Goal of the exercise
Everything in the records below except the pictures must be written out exactly.

Data for this task
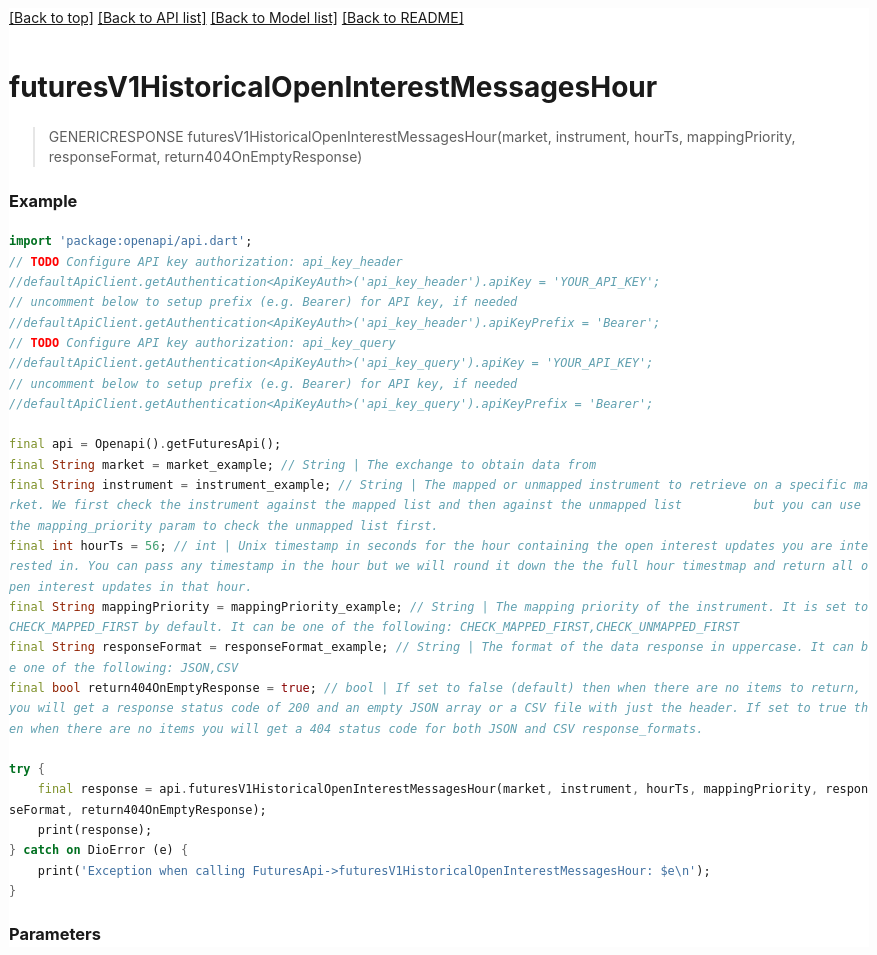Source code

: [[Back to top]](#) [[Back to API list]](../README.md#documentation-for-api-endpoints) [[Back to Model list]](../README.md#documentation-for-models) [[Back to README]](../README.md)

# **futuresV1HistoricalOpenInterestMessagesHour**
> GENERICRESPONSE futuresV1HistoricalOpenInterestMessagesHour(market, instrument, hourTs, mappingPriority, responseFormat, return404OnEmptyResponse)



### Example
```dart
import 'package:openapi/api.dart';
// TODO Configure API key authorization: api_key_header
//defaultApiClient.getAuthentication<ApiKeyAuth>('api_key_header').apiKey = 'YOUR_API_KEY';
// uncomment below to setup prefix (e.g. Bearer) for API key, if needed
//defaultApiClient.getAuthentication<ApiKeyAuth>('api_key_header').apiKeyPrefix = 'Bearer';
// TODO Configure API key authorization: api_key_query
//defaultApiClient.getAuthentication<ApiKeyAuth>('api_key_query').apiKey = 'YOUR_API_KEY';
// uncomment below to setup prefix (e.g. Bearer) for API key, if needed
//defaultApiClient.getAuthentication<ApiKeyAuth>('api_key_query').apiKeyPrefix = 'Bearer';

final api = Openapi().getFuturesApi();
final String market = market_example; // String | The exchange to obtain data from
final String instrument = instrument_example; // String | The mapped or unmapped instrument to retrieve on a specific market. We first check the instrument against the mapped list and then against the unmapped list          but you can use the mapping_priority param to check the unmapped list first.
final int hourTs = 56; // int | Unix timestamp in seconds for the hour containing the open interest updates you are interested in. You can pass any timestamp in the hour but we will round it down the the full hour timestmap and return all open interest updates in that hour.
final String mappingPriority = mappingPriority_example; // String | The mapping priority of the instrument. It is set to CHECK_MAPPED_FIRST by default. It can be one of the following: CHECK_MAPPED_FIRST,CHECK_UNMAPPED_FIRST
final String responseFormat = responseFormat_example; // String | The format of the data response in uppercase. It can be one of the following: JSON,CSV
final bool return404OnEmptyResponse = true; // bool | If set to false (default) then when there are no items to return, you will get a response status code of 200 and an empty JSON array or a CSV file with just the header. If set to true then when there are no items you will get a 404 status code for both JSON and CSV response_formats.

try {
    final response = api.futuresV1HistoricalOpenInterestMessagesHour(market, instrument, hourTs, mappingPriority, responseFormat, return404OnEmptyResponse);
    print(response);
} catch on DioError (e) {
    print('Exception when calling FuturesApi->futuresV1HistoricalOpenInterestMessagesHour: $e\n');
}
```

### Parameters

Answer area
Source code

: [[Back to top]](#) [[Back to API list]](../README.md#documentation-for-api-endpoints) [[Back to Model list]](../README.md#documentation-for-models) [[Back to README]](../README.md)

# **futuresV1HistoricalOpenInterestMessagesHour**
> GENERICRESPONSE futuresV1HistoricalOpenInterestMessagesHour(market, instrument, hourTs, mappingPriority, responseFormat, return404OnEmptyResponse)



### Example
```dart
import 'package:openapi/api.dart';
// TODO Configure API key authorization: api_key_header
//defaultApiClient.getAuthentication<ApiKeyAuth>('api_key_header').apiKey = 'YOUR_API_KEY';
// uncomment below to setup prefix (e.g. Bearer) for API key, if needed
//defaultApiClient.getAuthentication<ApiKeyAuth>('api_key_header').apiKeyPrefix = 'Bearer';
// TODO Configure API key authorization: api_key_query
//defaultApiClient.getAuthentication<ApiKeyAuth>('api_key_query').apiKey = 'YOUR_API_KEY';
// uncomment below to setup prefix (e.g. Bearer) for API key, if needed
//defaultApiClient.getAuthentication<ApiKeyAuth>('api_key_query').apiKeyPrefix = 'Bearer';

final api = Openapi().getFuturesApi();
final String market = market_example; // String | The exchange to obtain data from
final String instrument = instrument_example; // String | The mapped or unmapped instrument to retrieve on a specific market. We first check the instrument against the mapped list and then against the unmapped list          but you can use the mapping_priority param to check the unmapped list first.
final int hourTs = 56; // int | Unix timestamp in seconds for the hour containing the open interest updates you are interested in. You can pass any timestamp in the hour but we will round it down the the full hour timestmap and return all open interest updates in that hour.
final String mappingPriority = mappingPriority_example; // String | The mapping priority of the instrument. It is set to CHECK_MAPPED_FIRST by default. It can be one of the following: CHECK_MAPPED_FIRST,CHECK_UNMAPPED_FIRST
final String responseFormat = responseFormat_example; // String | The format of the data response in uppercase. It can be one of the following: JSON,CSV
final bool return404OnEmptyResponse = true; // bool | If set to false (default) then when there are no items to return, you will get a response status code of 200 and an empty JSON array or a CSV file with just the header. If set to true then when there are no items you will get a 404 status code for both JSON and CSV response_formats.

try {
    final response = api.futuresV1HistoricalOpenInterestMessagesHour(market, instrument, hourTs, mappingPriority, responseFormat, return404OnEmptyResponse);
    print(response);
} catch on DioError (e) {
    print('Exception when calling FuturesApi->futuresV1HistoricalOpenInterestMessagesHour: $e\n');
}
```

### Parameters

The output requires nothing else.